On paper, the Miners will return eight of their top nine scorers next season. The exception is John Bohannon, who will go down as one of the top players in school history statistically with 1,204 points, 825 rebounds and 163 blocks. Bohannon and Floyd didn’t always see eye-to-eye over the last four seasons, but Floyd made it clear he’s sorry to see the big man go.
“Our hope would be that John Bohannon would become a graduate of the university and try to make something of himself outside of basketball,” Floyd said. “We’ll try to stay on top of our guys this offseason in all areas – personal improvement, academics -- and we’ll continue to recruit as a staff.”
The Miners landed three high school standouts during November’s early signing period, and continue to look for more.
“We signed a young man, Omega Harris, from Oklahoma who lost in the state finals the other night,” Floyd said. “I don’t know if he’s going to be player of the year in the league and the state. If not he will be number two. But we think he’s a very fine player.
“We signed another guard from Lafayette, Louisiana [Trey Touchet] that lost in the state finals and won state a year ago. He was player of the year in the state as a junior. We think he’ll help us in the backcourt.
“We signed another young man out of Taft High School, Chris Sandifer, who is a wing player. He can shoot it and he’s a great athlete. He had 51 [points] in a game this year. He’s a talent.”
The first day that teams can sign players this spring is April 16. Floyd and his staff are hard at work trying to bolster the 2014-15 roster.
“We have added a power wing commitment and another guy who’s a point guard commitment that I can’t speak about because they haven’t signed,” he said. “They both have won at a high level, which I like. We may have addressed a lot of our needs there. We may take another guard though. We’ll talk about what our needs are as a staff and we’ll have exit meetings with our players in about three days after this thing has passed.”
The Miners should be one of the favorites in Conference USA next season, along with Louisiana Tech. Tulsa departs for the American Athletic Conference, along with East Carolina and Tulane. Middle Tennessee and Southern Miss lose a bunch of seniors. Western Kentucky joins the league. The Hilltoppers are a wild card, coming off a 20-win season with their top four scorers due back.
UTEP will tackle a loaded 2014-15 non-conference schedule.
“We’ve got Washington State rolling in here next year,” Floyd said. “We’ve got Arizona rolling in here. We’re at Colorado State. We’re in a big tournament out in Anaheim [over Thanksgiving]. We’re going to continue to try to build our schedule. We’ll have younger guards next year and we’ll have some older players that should be ready to go and try to compete for an NCAA berth.”

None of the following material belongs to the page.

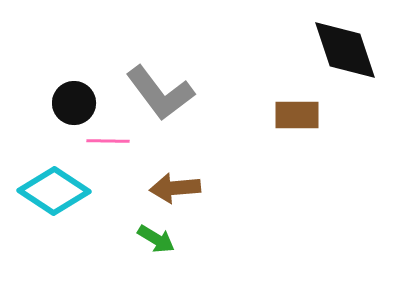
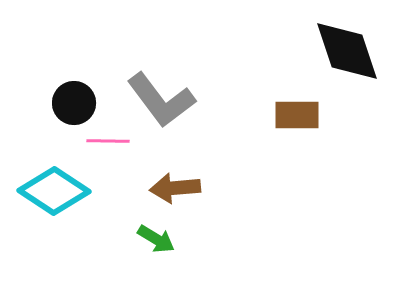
black diamond: moved 2 px right, 1 px down
gray L-shape: moved 1 px right, 7 px down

In order to take the next step in 2014-15, the Miners will have to re-establish a home court advantage that was lacking this year. UTEP tied its second-most losses in the Haskins Center (seven) but nearly made up for it by going 8-2 on the road. The Miners averaged 8,088 fans at home, but had over 11,000 for three of their last four regular season games.

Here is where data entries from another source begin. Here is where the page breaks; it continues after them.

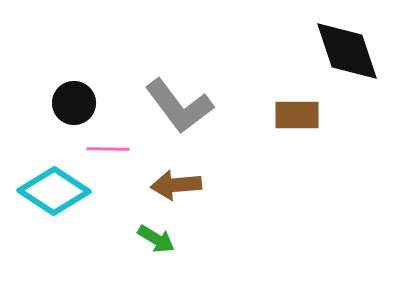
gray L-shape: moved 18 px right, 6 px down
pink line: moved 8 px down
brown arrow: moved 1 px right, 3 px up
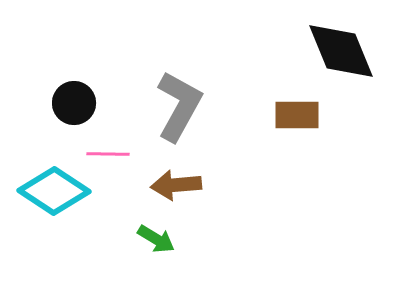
black diamond: moved 6 px left; rotated 4 degrees counterclockwise
gray L-shape: rotated 114 degrees counterclockwise
pink line: moved 5 px down
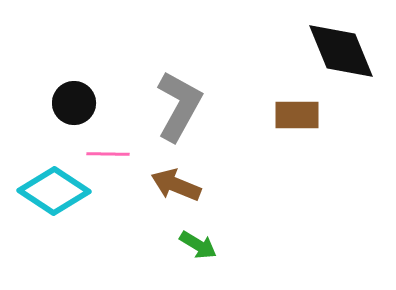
brown arrow: rotated 27 degrees clockwise
green arrow: moved 42 px right, 6 px down
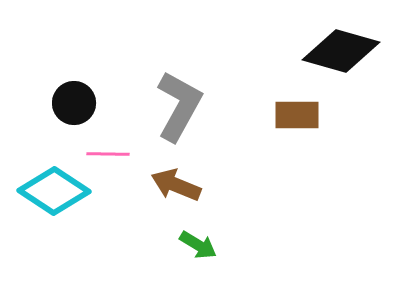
black diamond: rotated 52 degrees counterclockwise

“Our crowds were phenomenal all year long,” Floyd said. “They should be encouraged that we have the majority of these guys back next year and there will be new additions coming. We hope to improve again. The bottom line is you’ve got to try to win your conference and conference tournament to have a bid.”
Floyd was asked how he wants the fans to remember the 2013-14 UTEP Miners.
“A team that was really a great road team and a team that gave some people a lot of hope when it didn’t appear that we had hope back in December,” he said. “Hope is a great thing. People have to have something to look forward to, and I think they have a lot to look forward to next year because of the number of returners.